── Data supplied ──
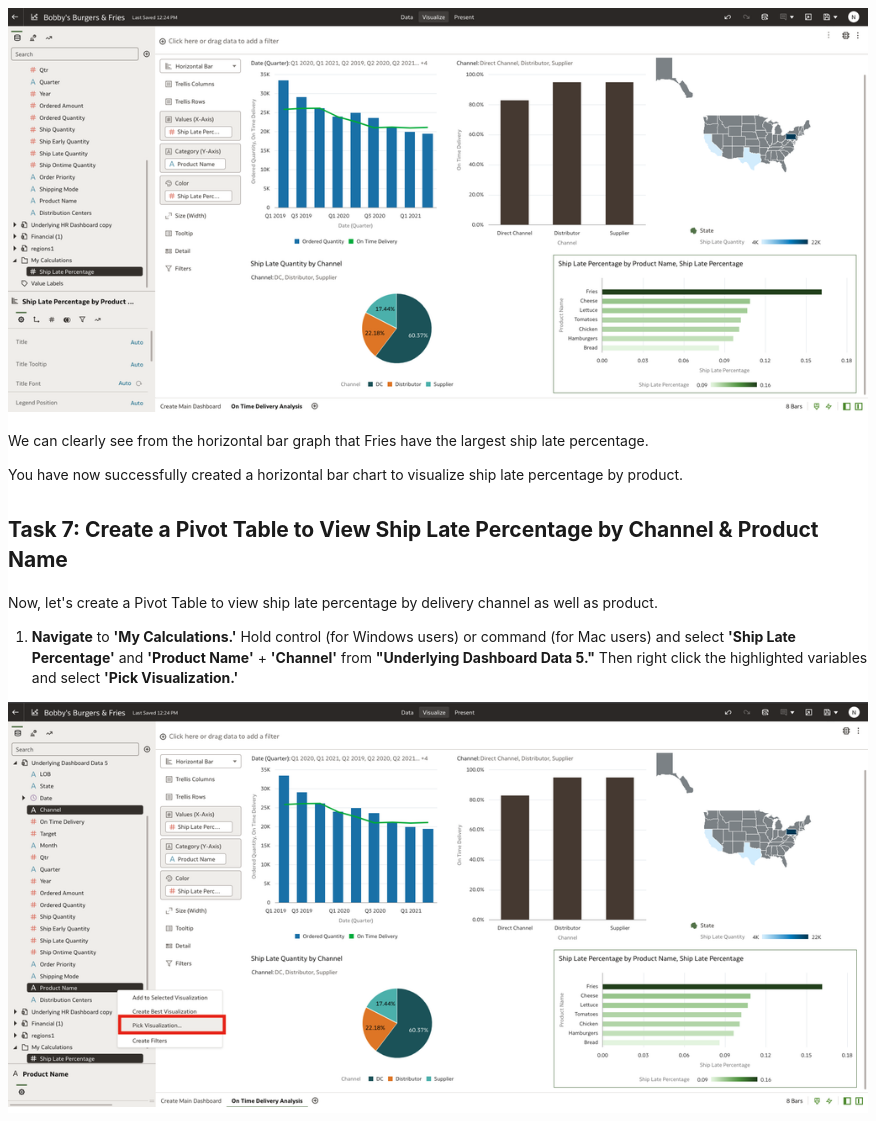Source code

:   ![sort complete](images/horizontal-bar-done.png)

  We can clearly see from the horizontal bar graph that Fries have the largest ship late percentage.

  You have now successfully created a horizontal bar chart to visualize ship late percentage by product.

## Task 7: Create a Pivot Table to View Ship Late Percentage by Channel & Product Name

  Now, let's create a Pivot Table to view ship late percentage by delivery channel as well as product.

  1. **Navigate** to **'My Calculations.'** Hold control (for Windows users) or command (for Mac users) and select **'Ship Late Percentage'** and **'Product Name'** + **'Channel'** from **"Underlying Dashboard Data 5."** Then right click the highlighted variables and select **'Pick Visualization.'**

  ![pick new visualization pivot](images/select-variables-pivot.png)
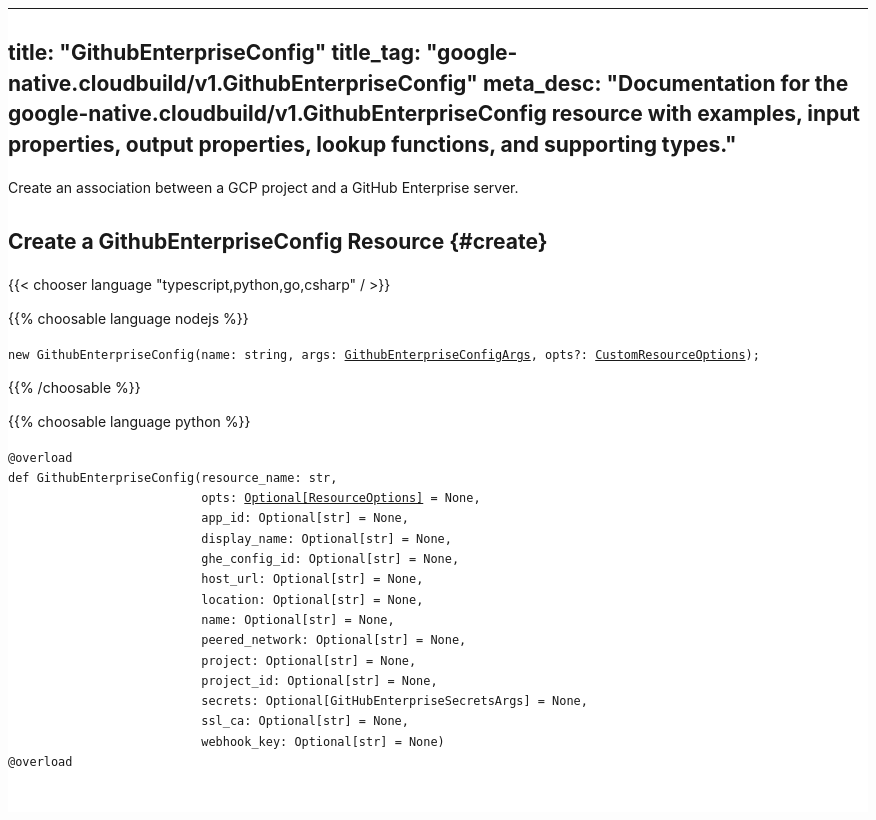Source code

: 
---
title: "GithubEnterpriseConfig"
title_tag: "google-native.cloudbuild/v1.GithubEnterpriseConfig"
meta_desc: "Documentation for the google-native.cloudbuild/v1.GithubEnterpriseConfig resource with examples, input properties, output properties, lookup functions, and supporting types."
---






Create an association between a GCP project and a GitHub Enterprise server.




## Create a GithubEnterpriseConfig Resource {#create}
{{< chooser language "typescript,python,go,csharp" / >}}


{{% choosable language nodejs %}}
<div class="highlight"><pre class="chroma"><code class="language-typescript" data-lang="typescript"><span class="k">new </span><span class="nx">GithubEnterpriseConfig</span><span class="p">(</span><span class="nx">name</span><span class="p">:</span> <span class="nx">string</span><span class="p">,</span> <span class="nx">args</span><span class="p">:</span> <span class="nx"><a href="#inputs">GithubEnterpriseConfigArgs</a></span><span class="p">,</span> <span class="nx">opts</span><span class="p">?:</span> <span class="nx"><a href="/docs/reference/pkg/nodejs/pulumi/pulumi/#CustomResourceOptions">CustomResourceOptions</a></span><span class="p">);</span></code></pre></div>
{{% /choosable %}}

{{% choosable language python %}}
<div class="highlight"><pre class="chroma"><code class="language-python" data-lang="python"><span class=nd>@overload</span>
<span class="k">def </span><span class="nx">GithubEnterpriseConfig</span><span class="p">(</span><span class="nx">resource_name</span><span class="p">:</span> <span class="nx">str</span><span class="p">,</span>
                           <span class="nx">opts</span><span class="p">:</span> <span class="nx"><a href="/docs/reference/pkg/python/pulumi/#pulumi.ResourceOptions">Optional[ResourceOptions]</a></span> = None<span class="p">,</span>
                           <span class="nx">app_id</span><span class="p">:</span> <span class="nx">Optional[str]</span> = None<span class="p">,</span>
                           <span class="nx">display_name</span><span class="p">:</span> <span class="nx">Optional[str]</span> = None<span class="p">,</span>
                           <span class="nx">ghe_config_id</span><span class="p">:</span> <span class="nx">Optional[str]</span> = None<span class="p">,</span>
                           <span class="nx">host_url</span><span class="p">:</span> <span class="nx">Optional[str]</span> = None<span class="p">,</span>
                           <span class="nx">location</span><span class="p">:</span> <span class="nx">Optional[str]</span> = None<span class="p">,</span>
                           <span class="nx">name</span><span class="p">:</span> <span class="nx">Optional[str]</span> = None<span class="p">,</span>
                           <span class="nx">peered_network</span><span class="p">:</span> <span class="nx">Optional[str]</span> = None<span class="p">,</span>
                           <span class="nx">project</span><span class="p">:</span> <span class="nx">Optional[str]</span> = None<span class="p">,</span>
                           <span class="nx">project_id</span><span class="p">:</span> <span class="nx">Optional[str]</span> = None<span class="p">,</span>
                           <span class="nx">secrets</span><span class="p">:</span> <span class="nx">Optional[GitHubEnterpriseSecretsArgs]</span> = None<span class="p">,</span>
                           <span class="nx">ssl_ca</span><span class="p">:</span> <span class="nx">Optional[str]</span> = None<span class="p">,</span>
                           <span class="nx">webhook_key</span><span class="p">:</span> <span class="nx">Optional[str]</span> = None<span class="p">)</span>
<span class=nd>@overload</span>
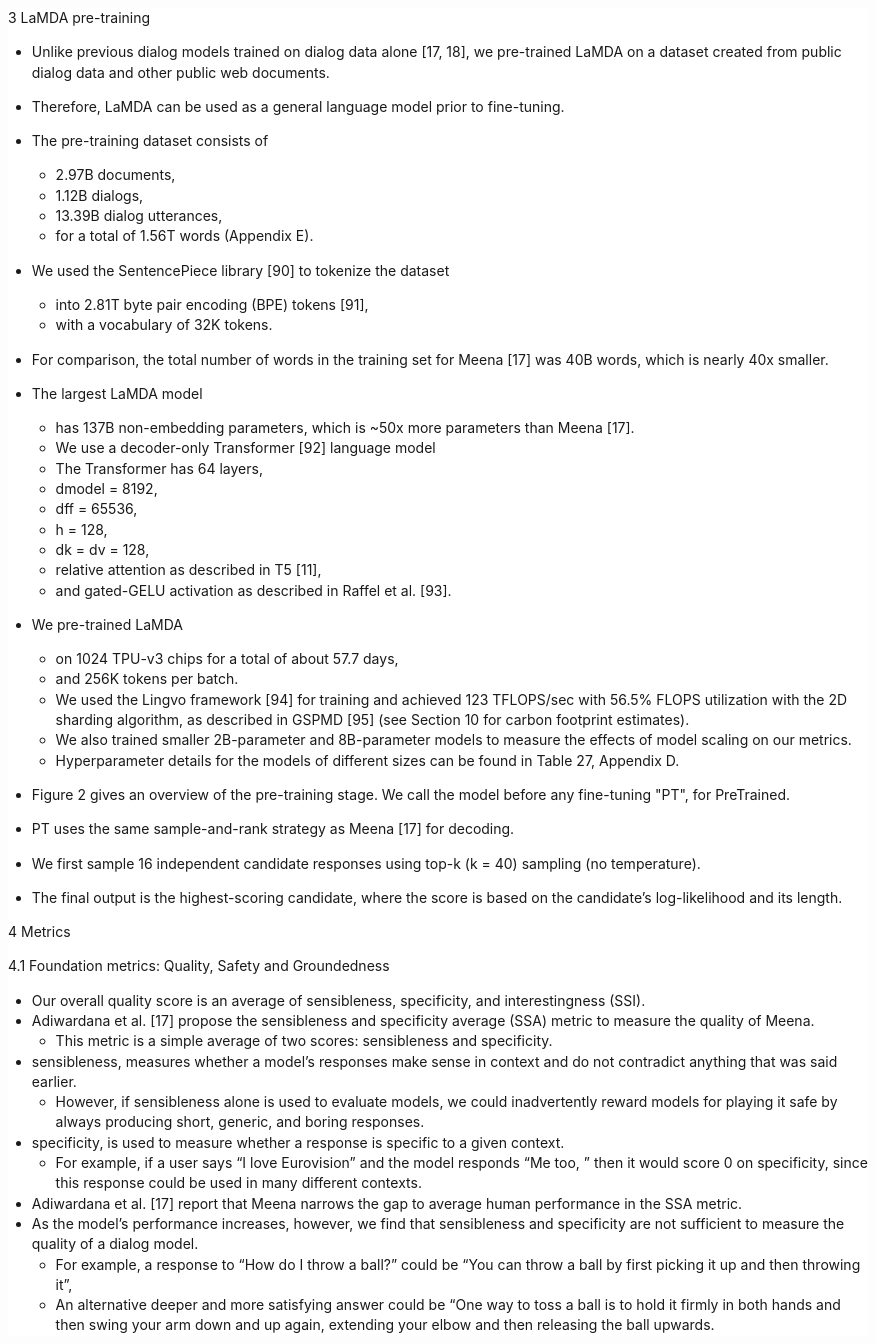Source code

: 3 LaMDA pre-training
* Unlike previous dialog models trained on dialog data alone [17, 18], we pre-trained LaMDA on a dataset created from public dialog data and other public web documents.
* Therefore, LaMDA can be used as a general language model prior to fine-tuning.
* The pre-training dataset consists of 
    * 2.97B documents,
    * 1.12B dialogs,
    * 13.39B dialog utterances,
    * for a total of 1.56T words (Appendix E).
* We used the SentencePiece library [90] to tokenize the dataset 
    * into 2.81T byte pair encoding (BPE) tokens [91],
    * with a vocabulary of 32K tokens.
* For comparison, the total number of words in the training set for Meena [17] was 40B words, which is nearly 40x smaller.
* The largest LaMDA model 
    * has 137B non-embedding parameters, which is ~50x more parameters than Meena [17].
    * We use a decoder-only Transformer [92] language model 
    * The Transformer has 64 layers,
    * dmodel = 8192,
    * dff = 65536,
    * h = 128,
    * dk = dv = 128,
    * relative attention as described in T5 [11],
    * and gated-GELU activation as described in Raffel et al. [93].
* We pre-trained LaMDA 
    * on 1024 TPU-v3 chips for a total of about 57.7 days,
    * and 256K tokens per batch.
    * We used the Lingvo framework [94] for training and achieved 123 TFLOPS/sec with 56.5% FLOPS utilization with the 2D sharding algorithm, as described in GSPMD [95] (see Section 10 for carbon footprint estimates).
    * We also trained smaller 2B-parameter and 8B-parameter models to measure the effects of model scaling on our metrics.
    * Hyperparameter details for the models of different sizes can be found in Table 27, Appendix D.

* Figure 2 gives an overview of the pre-training stage. We call the model before any fine-tuning "PT", for PreTrained.
* PT uses the same sample-and-rank strategy as Meena [17] for decoding.
* We first sample 16 independent candidate responses using top-k (k = 40) sampling (no temperature).
* The final output is the highest-scoring candidate, where the score is based on the candidate’s log-likelihood and its length.

4 Metrics

4.1 Foundation metrics: Quality, Safety and Groundedness
* Our overall quality score is an average of sensibleness, specificity, and interestingness (SSI).
* Adiwardana et al. [17] propose the sensibleness and specificity average (SSA) metric to measure the quality of Meena.
    * This metric is a simple average of two scores: sensibleness and specificity.
* sensibleness, measures whether a model’s responses make sense in context and do not contradict anything that was said earlier.
    * However, if sensibleness alone is used to evaluate models, we could inadvertently reward models for playing it safe by always producing short, generic, and boring responses.
* specificity, is used to measure whether a response is specific to a given context.
    * For example, if a user says “I love Eurovision” and the model responds “Me too, ” then it would score 0 on specificity, since this response could be used in many different contexts.
* Adiwardana et al. [17] report that Meena narrows the gap to average human performance in the SSA metric.
* As the model’s performance increases, however, we find that sensibleness and specificity are not sufficient to measure the quality of a dialog model.
    * For example, a response to “How do I throw a ball?” could be “You can throw a ball by first picking it up and then throwing it”,
    * An alternative deeper and more satisfying answer could be “One way to toss a ball is to hold it firmly in both hands and then swing your arm down and up again, extending your elbow and then releasing the ball upwards.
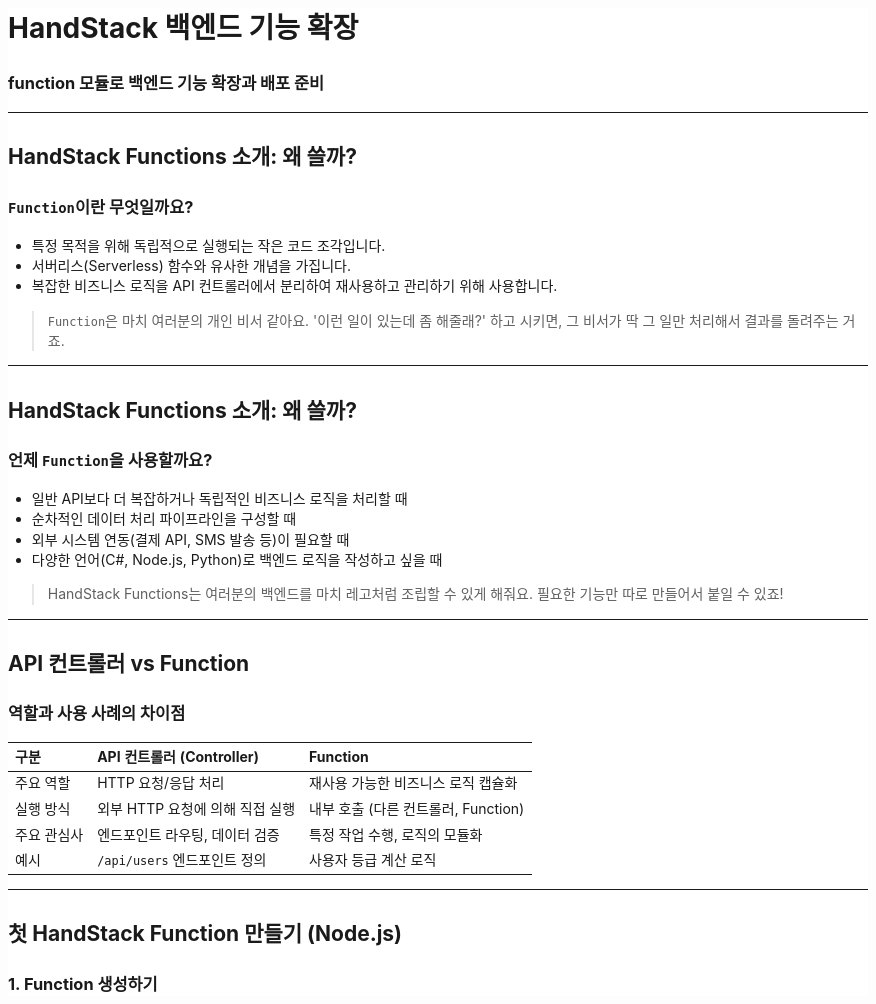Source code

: # HandStack 백엔드 기능 확장

### function 모듈로 백엔드 기능 확장과 배포 준비

---

## HandStack Functions 소개: 왜 쓸까?

### `Function`이란 무엇일까요?

- 특정 목적을 위해 독립적으로 실행되는 작은 코드 조각입니다.
- 서버리스(Serverless) 함수와 유사한 개념을 가집니다.
- 복잡한 비즈니스 로직을 API 컨트롤러에서 분리하여 재사용하고 관리하기 위해 사용합니다.

> `Function`은 마치 여러분의 개인 비서 같아요. '이런 일이 있는데 좀 해줄래?' 하고 시키면, 그 비서가 딱 그 일만 처리해서 결과를 돌려주는 거죠.

---

## HandStack Functions 소개: 왜 쓸까?

### 언제 `Function`을 사용할까요?

- 일반 API보다 더 복잡하거나 독립적인 비즈니스 로직을 처리할 때
- 순차적인 데이터 처리 파이프라인을 구성할 때
- 외부 시스템 연동(결제 API, SMS 발송 등)이 필요할 때
- 다양한 언어(C#, Node.js, Python)로 백엔드 로직을 작성하고 싶을 때

> HandStack Functions는 여러분의 백엔드를 마치 레고처럼 조립할 수 있게 해줘요. 필요한 기능만 따로 만들어서 붙일 수 있죠!

---

## API 컨트롤러 vs Function

### 역할과 사용 사례의 차이점

| 구분         | API 컨트롤러 (Controller)          | Function                           |
| :----------- | :--------------------------------- | :--------------------------------- |
| 주요 역할    | HTTP 요청/응답 처리                | 재사용 가능한 비즈니스 로직 캡슐화 |
| 실행 방식    | 외부 HTTP 요청에 의해 직접 실행    | 내부 호출 (다른 컨트롤러, Function) |
| 주요 관심사  | 엔드포인트 라우팅, 데이터 검증     | 특정 작업 수행, 로직의 모듈화      |
| 예시         | `/api/users` 엔드포인트 정의       | 사용자 등급 계산 로직              |

---

## 첫 HandStack Function 만들기 (Node.js)

### 1. Function 생성하기
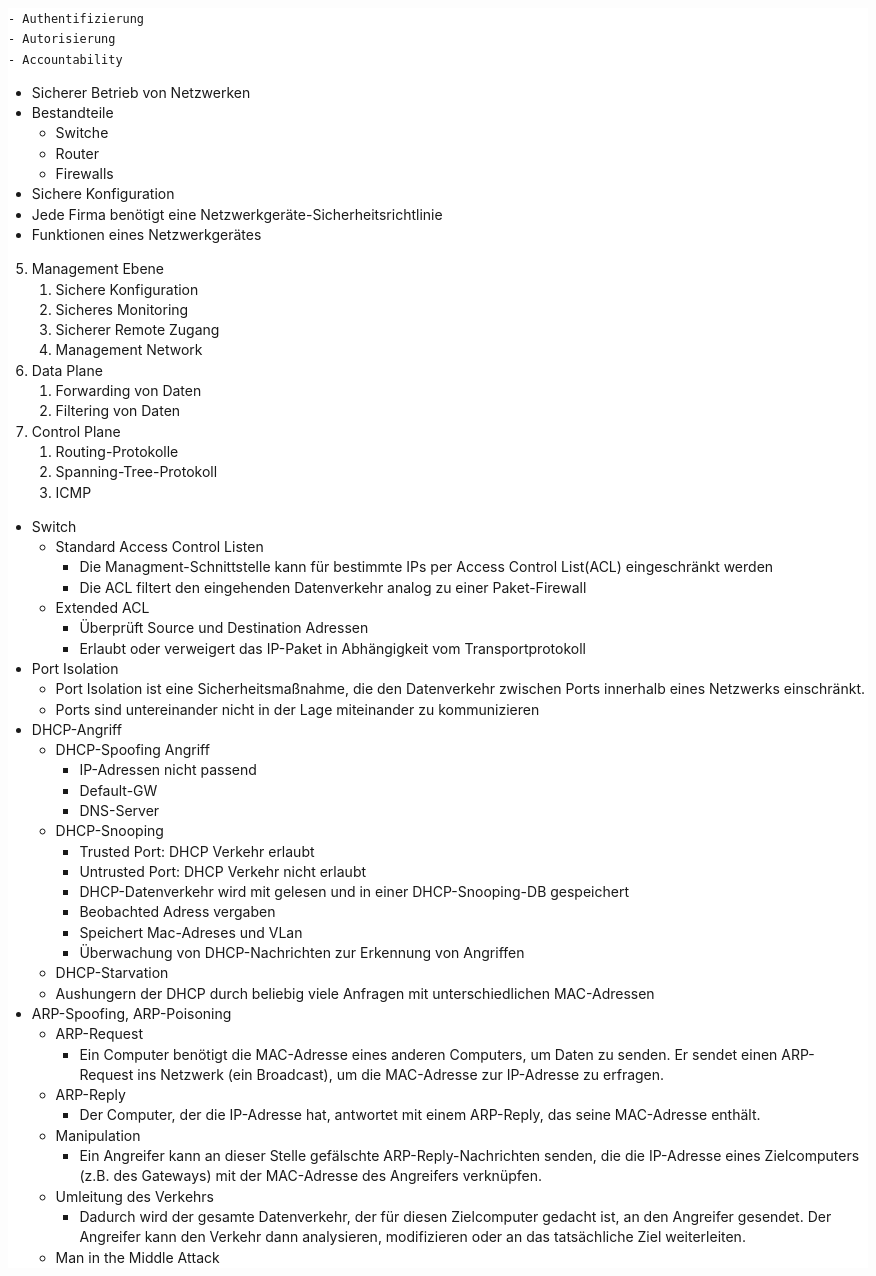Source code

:     - Authentifizierung
    - Autorisierung
    - Accountability
- Sicherer Betrieb von Netzwerken
- Bestandteile
    - Switche 
    - Router
    - Firewalls
- Sichere Konfiguration
- Jede Firma benötigt eine Netzwerkgeräte-Sicherheitsrichtlinie
- Funktionen eines Netzwerkgerätes
5. Management Ebene
    1. Sichere Konfiguration
    2. Sicheres Monitoring
    3. Sicherer Remote Zugang
    4. Management Network
6. Data Plane
    1. Forwarding von Daten
    2. Filtering von Daten
7. Control Plane
    1. Routing-Protokolle
    2. Spanning-Tree-Protokoll
    3. ICMP
- Switch
    - Standard Access Control Listen
        - Die Managment-Schnittstelle kann für bestimmte IPs per Access Control List(ACL) eingeschränkt werden
        - Die ACL filtert den eingehenden Datenverkehr analog zu einer Paket-Firewall
    - Extended ACL
        - Überprüft Source und Destination Adressen
        - Erlaubt oder verweigert das IP-Paket in Abhängigkeit vom Transportprotokoll
- Port Isolation
    - Port Isolation ist eine Sicherheitsmaßnahme, die den Datenverkehr zwischen Ports innerhalb eines Netzwerks einschränkt.
    - Ports sind untereinander nicht in der Lage miteinander zu kommunizieren
- DHCP-Angriff
    - DHCP-Spoofing Angriff
        - IP-Adressen nicht passend
        - Default-GW
        - DNS-Server
    - DHCP-Snooping
        - Trusted Port: DHCP Verkehr erlaubt
        - Untrusted Port: DHCP Verkehr nicht erlaubt
        - DHCP-Datenverkehr wird mit gelesen und in einer DHCP-Snooping-DB gespeichert
        - Beobachted Adress vergaben
        - Speichert Mac-Adreses und VLan
        - Überwachung von DHCP-Nachrichten zur Erkennung von Angriffen
    - DHCP-Starvation
    - Aushungern der DHCP durch beliebig viele Anfragen mit unterschiedlichen MAC-Adressen
- ARP-Spoofing, ARP-Poisoning
    - ARP-Request
        - Ein Computer benötigt die MAC-Adresse eines anderen Computers, um Daten zu senden. Er sendet einen ARP-Request ins Netzwerk (ein Broadcast), um die MAC-Adresse zur IP-Adresse zu erfragen.
    - ARP-Reply
        - Der Computer, der die IP-Adresse hat, antwortet mit einem ARP-Reply, das seine MAC-Adresse enthält.
    - Manipulation
        - Ein Angreifer kann an dieser Stelle gefälschte ARP-Reply-Nachrichten senden, die die IP-Adresse eines Zielcomputers (z.B. des Gateways) mit der MAC-Adresse des Angreifers verknüpfen.
    - Umleitung des Verkehrs
        - Dadurch wird der gesamte Datenverkehr, der für diesen Zielcomputer gedacht ist, an den Angreifer gesendet. Der Angreifer kann den Verkehr dann analysieren, modifizieren oder an das tatsächliche Ziel weiterleiten.
    - Man in the Middle Attack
───
Action item: The lines above from the one with "[17] for decoding." through the one with "was said earlier." are to be duplicated exactly, ends included, with nothing added.

Solution below:
* PT uses the same sample-and-rank strategy as Meena [17] for decoding.
* We first sample 16 independent candidate responses using top-k (k = 40) sampling (no temperature).
* The final output is the highest-scoring candidate, where the score is based on the candidate’s log-likelihood and its length.

4 Metrics

4.1 Foundation metrics: Quality, Safety and Groundedness
* Our overall quality score is an average of sensibleness, specificity, and interestingness (SSI).
* Adiwardana et al. [17] propose the sensibleness and specificity average (SSA) metric to measure the quality of Meena.
    * This metric is a simple average of two scores: sensibleness and specificity.
* sensibleness, measures whether a model’s responses make sense in context and do not contradict anything that was said earlier.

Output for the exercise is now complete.